Perilaku tugas merupakan pemberian petunjuk oleh pemimpin terhadap anak buah meliputi penjelasan tertentu, apa yang harus dikerjakan, bilamana, dan bagaimana mengerjakannya, serta mengawasi mereka secara tepat.
Perilaku hubungan merupakan ajakan yang disampaikan oleh pemimpin melalui komunikasi dua arah yang meliputi mendengar dan melibatkan anak buah dalam pemecahan masalah. Adapun kematangan adalah kemampuan dan kemauan anak buah dalam mempertanggungjawabkan pelaksanan tugas yang dibebankan kepadanya.
Menurut teori ini gaya kepemimpinan akan efektif jika disesuaikan dengan tingkat kematangan anak buah. Makin matang anak buah, pemimpin harus mengurangi perilaku tugas dan menambah perilaku hubungan. Apabila anak buah bergerak mencapai tingkat rata-rata kematangan, pemimpin harus mengurangi perilaku tugas dan perilaku hubungan. Selanjutnya, pada saat anak buah mencapai tingkat kematangan penuh dan sudah dapat mandiri, pemimpin sudah dapat mendelegasikan wewenang kepada anak buah.
Gaya kepemimpinan yang tepat untuk diterapkan dalam keempat tingkat kematangan anak buah dan kombinasi yang tepat antara perilaku tugas dan perilaku hubungan adalah sebagai berikut :
1)      Gaya Mendikte (Telling). Gaya ini diterapkan jika anak buah dalam tingkat kematangan rendah, dimana para bawahan tidak mampu / tidak mau / ragu untuk menerima tanggung jawab dan memerlukan petunjuk serta pengawasan yang jelas. Gaya ini disebut mendikte karena pemimpin dituntut untuk mengatakan, mendefinisikan peran dan memerintahkan bawahannya tentang apa, bagaimana, kapan, dan dimana tugas dilakukan. Gaya ini menekankan pada tugas, sedangkan hubungan hanya dilakukan sekedarnya saja.
2)      Gaya Menjual (Selling). Gaya ini diterapkan apabila kondisi anak buah dalam taraf rendah sampai moderat (tinggi). Mereka telah memiliki kemauan untuk melakukan tugas, tetapi belum didukung oleh kemampuan yang memadai. Disebut menjual karena pemimpin selalu memberikan petunjuk yang banyak, dorongan dan dukungan saat mereka siap menerima tugas.

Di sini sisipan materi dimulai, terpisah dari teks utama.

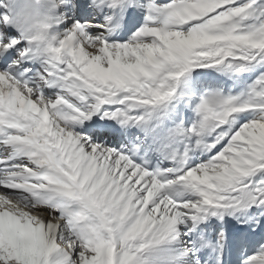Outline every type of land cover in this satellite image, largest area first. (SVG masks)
I'll list each match as a JSON object with an SVG mask.
<instances>
[{
	"label": "snow or ice",
	"instance_id": "1",
	"mask_svg": "<svg viewBox=\"0 0 264 264\" xmlns=\"http://www.w3.org/2000/svg\"><path fill=\"white\" fill-rule=\"evenodd\" d=\"M0 264H264V0H0Z\"/></svg>",
	"mask_w": 264,
	"mask_h": 264
}]
</instances>
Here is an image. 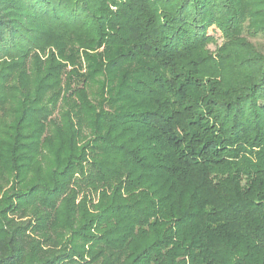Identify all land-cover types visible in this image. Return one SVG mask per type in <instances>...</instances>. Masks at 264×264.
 <instances>
[{
  "label": "trees",
  "instance_id": "1",
  "mask_svg": "<svg viewBox=\"0 0 264 264\" xmlns=\"http://www.w3.org/2000/svg\"><path fill=\"white\" fill-rule=\"evenodd\" d=\"M259 34L264 0H0V264H264Z\"/></svg>",
  "mask_w": 264,
  "mask_h": 264
},
{
  "label": "rangeland",
  "instance_id": "2",
  "mask_svg": "<svg viewBox=\"0 0 264 264\" xmlns=\"http://www.w3.org/2000/svg\"><path fill=\"white\" fill-rule=\"evenodd\" d=\"M248 39L249 41L254 44L255 46H257L258 49H260L261 51H263L264 53V35L262 34H259V36H255V37H252V36H248ZM222 39L220 38V35L219 33H217L215 35V41L212 42L211 44H209V47L211 48V50L214 52V51H217L218 47L217 45H221L222 44Z\"/></svg>",
  "mask_w": 264,
  "mask_h": 264
}]
</instances>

Dalam tingkat kematangan anak buah seperti ini, diperlukan tugas serta hubungan yang tinggi agar dapat memelihara dan meningkatkan kemauan yang telah dimiliki.
3)      Gaya Melibatkan Diri (Participating). Gaya ini diterapkan apabila tingkat kematangan anak buah berada pada taraf kematangan moderat sampai tinggi. Mereka mempunyai kemampuan, tetapi kurang memiliki kemauan kerja dan kepercayaan diri. Pemimpin dengan anak buah bersama-sama berperan di dalam proses pengambilan keputusan. Dalam kematangan seperti ini, upaya tugas tidak diperlukan, namun upaya hubungan perlu ditingkatkan, pemimpin memberikan dukungan dan penekanan dengan membuka komunikasi dua arah dan kolaborasi.
4)      Gaya Mendelegasikan (Delegating). Gaya ini diterapkan jika kemampuan dan kemauan anak buah telah tinggi. Gaya ini disebut mendelegasikan karena anak buah dibiarkan melaksanakan kegiatan sendiri, melalui pengawasan umum dan pemimpin hanya memberikan sedikit dukungan dan arahan.